While sentry architecture significantly improves validator security, it has operational and technical limitations:

Operational Complexity:

  • Configuration management: Adding or removing sentries requires updating the validator's persistent_peers configuration and typically restarting the validator. This coordination overhead increases with the number of sentries.

  • Restart requirement: Most configuration changes require validator restart. While restarts are usually fast (seconds), the validator briefly stops participating in consensus. Using the unsafe RPC /dial_peers endpoint avoids restarts but requires rpc.unsafe = true, which exposes other risks.

  • State synchronization time: Even with state-sync, new sentries need several minutes to synchronize and become fully operational. During large-scale attacks requiring many new sentries, this delay affects response time. Full sync without state-sync can take hours or days depending on chain history.

Architecture Constraints:

  • Private network dependency: Sentry architecture requires private network connectivity between validator and sentries. Setting up VPNs, direct connections, or cloud private networking adds infrastructure complexity and potentially recurring costs.

  • Connection limits: CometBFT defaults to a maximum of 50 peer connections (though configurable). The validator's peer slots are consumed by sentries, limiting how many sentries can be effectively used. However, 50 sentries is far more than typically needed.

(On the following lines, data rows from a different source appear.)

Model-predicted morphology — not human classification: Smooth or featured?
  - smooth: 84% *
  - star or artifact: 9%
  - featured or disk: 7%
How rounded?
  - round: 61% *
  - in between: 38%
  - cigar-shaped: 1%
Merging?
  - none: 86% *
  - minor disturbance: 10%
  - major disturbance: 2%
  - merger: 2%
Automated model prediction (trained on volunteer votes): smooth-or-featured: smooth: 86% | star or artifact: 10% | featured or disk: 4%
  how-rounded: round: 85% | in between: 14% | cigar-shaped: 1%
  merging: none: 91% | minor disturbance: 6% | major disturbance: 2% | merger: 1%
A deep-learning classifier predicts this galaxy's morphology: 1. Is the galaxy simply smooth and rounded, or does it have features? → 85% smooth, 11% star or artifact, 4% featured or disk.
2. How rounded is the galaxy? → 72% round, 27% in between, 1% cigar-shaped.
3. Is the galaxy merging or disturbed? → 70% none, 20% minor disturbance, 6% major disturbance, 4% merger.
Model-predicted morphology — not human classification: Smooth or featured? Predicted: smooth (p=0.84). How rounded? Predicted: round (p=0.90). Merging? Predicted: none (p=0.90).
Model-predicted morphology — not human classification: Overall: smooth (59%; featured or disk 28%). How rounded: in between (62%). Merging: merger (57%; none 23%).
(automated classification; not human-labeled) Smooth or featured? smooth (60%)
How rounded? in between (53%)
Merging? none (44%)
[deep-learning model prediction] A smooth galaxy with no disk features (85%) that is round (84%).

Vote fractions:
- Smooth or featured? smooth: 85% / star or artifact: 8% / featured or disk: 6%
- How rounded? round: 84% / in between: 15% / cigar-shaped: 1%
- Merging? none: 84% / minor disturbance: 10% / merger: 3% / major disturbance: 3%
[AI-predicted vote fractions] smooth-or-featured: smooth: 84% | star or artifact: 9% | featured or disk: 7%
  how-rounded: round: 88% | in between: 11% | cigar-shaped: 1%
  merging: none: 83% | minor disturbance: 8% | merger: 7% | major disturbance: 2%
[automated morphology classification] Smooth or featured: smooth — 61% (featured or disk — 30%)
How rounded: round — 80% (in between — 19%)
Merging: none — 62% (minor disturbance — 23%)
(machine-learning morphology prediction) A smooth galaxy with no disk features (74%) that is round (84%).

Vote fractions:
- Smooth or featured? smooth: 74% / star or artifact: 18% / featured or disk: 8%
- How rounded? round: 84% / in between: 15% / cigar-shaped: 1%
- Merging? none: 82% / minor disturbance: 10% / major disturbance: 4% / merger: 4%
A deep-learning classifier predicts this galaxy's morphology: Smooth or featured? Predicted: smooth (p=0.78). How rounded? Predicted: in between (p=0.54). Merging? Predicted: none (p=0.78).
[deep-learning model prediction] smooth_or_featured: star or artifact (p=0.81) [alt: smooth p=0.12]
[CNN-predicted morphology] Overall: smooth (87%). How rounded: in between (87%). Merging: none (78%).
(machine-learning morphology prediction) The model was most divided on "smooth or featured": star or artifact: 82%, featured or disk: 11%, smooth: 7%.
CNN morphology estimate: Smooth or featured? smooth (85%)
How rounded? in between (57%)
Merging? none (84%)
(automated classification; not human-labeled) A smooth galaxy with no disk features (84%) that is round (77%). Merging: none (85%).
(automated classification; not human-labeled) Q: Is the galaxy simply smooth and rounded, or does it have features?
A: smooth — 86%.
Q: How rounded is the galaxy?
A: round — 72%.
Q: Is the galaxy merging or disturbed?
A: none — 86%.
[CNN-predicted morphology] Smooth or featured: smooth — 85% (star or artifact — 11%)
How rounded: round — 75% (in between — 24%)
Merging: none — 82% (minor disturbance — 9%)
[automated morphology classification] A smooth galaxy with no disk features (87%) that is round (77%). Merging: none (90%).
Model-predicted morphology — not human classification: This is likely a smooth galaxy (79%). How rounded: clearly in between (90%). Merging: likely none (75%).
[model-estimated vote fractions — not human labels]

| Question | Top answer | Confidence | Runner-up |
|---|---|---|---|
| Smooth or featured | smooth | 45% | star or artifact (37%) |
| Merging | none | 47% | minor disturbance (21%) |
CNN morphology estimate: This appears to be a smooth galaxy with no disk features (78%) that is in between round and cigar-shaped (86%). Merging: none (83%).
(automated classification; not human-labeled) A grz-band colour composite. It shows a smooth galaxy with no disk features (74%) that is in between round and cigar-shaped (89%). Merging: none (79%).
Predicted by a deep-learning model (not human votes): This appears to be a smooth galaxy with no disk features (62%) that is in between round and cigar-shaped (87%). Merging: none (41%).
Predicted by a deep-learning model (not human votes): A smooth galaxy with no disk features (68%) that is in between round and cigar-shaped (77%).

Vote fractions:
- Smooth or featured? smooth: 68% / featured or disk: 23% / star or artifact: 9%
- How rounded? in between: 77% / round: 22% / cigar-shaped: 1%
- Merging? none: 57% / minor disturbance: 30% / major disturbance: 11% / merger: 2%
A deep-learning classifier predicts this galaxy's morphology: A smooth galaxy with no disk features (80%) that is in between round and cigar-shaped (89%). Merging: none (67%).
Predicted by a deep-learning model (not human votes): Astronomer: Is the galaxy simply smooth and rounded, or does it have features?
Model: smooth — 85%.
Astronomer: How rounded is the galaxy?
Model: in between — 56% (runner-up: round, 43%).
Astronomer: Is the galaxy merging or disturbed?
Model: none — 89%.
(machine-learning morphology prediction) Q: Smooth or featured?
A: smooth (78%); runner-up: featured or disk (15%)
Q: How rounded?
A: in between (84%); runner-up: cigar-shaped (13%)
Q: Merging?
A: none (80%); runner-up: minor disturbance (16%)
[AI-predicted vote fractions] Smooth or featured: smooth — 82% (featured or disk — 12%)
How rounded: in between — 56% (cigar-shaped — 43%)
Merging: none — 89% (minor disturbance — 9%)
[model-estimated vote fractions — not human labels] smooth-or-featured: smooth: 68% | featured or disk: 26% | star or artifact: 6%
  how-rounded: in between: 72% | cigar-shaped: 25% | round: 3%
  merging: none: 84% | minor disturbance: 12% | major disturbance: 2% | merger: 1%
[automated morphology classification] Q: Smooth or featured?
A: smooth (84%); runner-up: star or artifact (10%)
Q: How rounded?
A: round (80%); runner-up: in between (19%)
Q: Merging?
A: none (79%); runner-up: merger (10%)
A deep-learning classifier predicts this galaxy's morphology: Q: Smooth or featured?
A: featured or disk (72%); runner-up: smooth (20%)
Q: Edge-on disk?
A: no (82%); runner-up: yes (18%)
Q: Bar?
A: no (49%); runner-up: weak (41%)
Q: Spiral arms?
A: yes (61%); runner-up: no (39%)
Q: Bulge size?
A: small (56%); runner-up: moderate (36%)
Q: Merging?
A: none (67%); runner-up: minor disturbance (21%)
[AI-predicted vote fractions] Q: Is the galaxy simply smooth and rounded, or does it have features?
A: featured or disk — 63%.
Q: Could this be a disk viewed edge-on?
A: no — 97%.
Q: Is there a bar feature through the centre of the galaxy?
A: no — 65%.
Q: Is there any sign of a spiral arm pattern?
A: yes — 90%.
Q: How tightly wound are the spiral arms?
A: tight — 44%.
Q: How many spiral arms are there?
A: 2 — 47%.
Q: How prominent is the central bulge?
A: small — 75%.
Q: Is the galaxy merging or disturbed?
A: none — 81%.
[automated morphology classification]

  • Persistent connectivity requirement: Sentries must maintain constant connection to the validator. If all sentries simultaneously lose connection to the validator (network partition, validator crash, etc.), the validator cannot participate in consensus even if it's running. This makes the sentry connections a critical path.

  • Consensus message latency: Every message travels an extra hop (through sentries) compared to validators directly connected to the network. While typically negligible (milliseconds), in extremely high-latency scenarios this could theoretically affect consensus participation.

8. Verification

After deploying sentry architecture, verify it's working correctly:

Confirm Validator is Hidden:

Check that the validator only connects to its sentries and no other peers:

On Validator Node

curl -s localhost:26657/net_info | jq '.result.peers'

Expected output: Only your 2 sentry nodes appear in the peers list. The remote_ip fields should show your private sentry IPs (10.0.1.10, 10.0.1.11). If you see any other peers or public IPs, your configuration is incorrect.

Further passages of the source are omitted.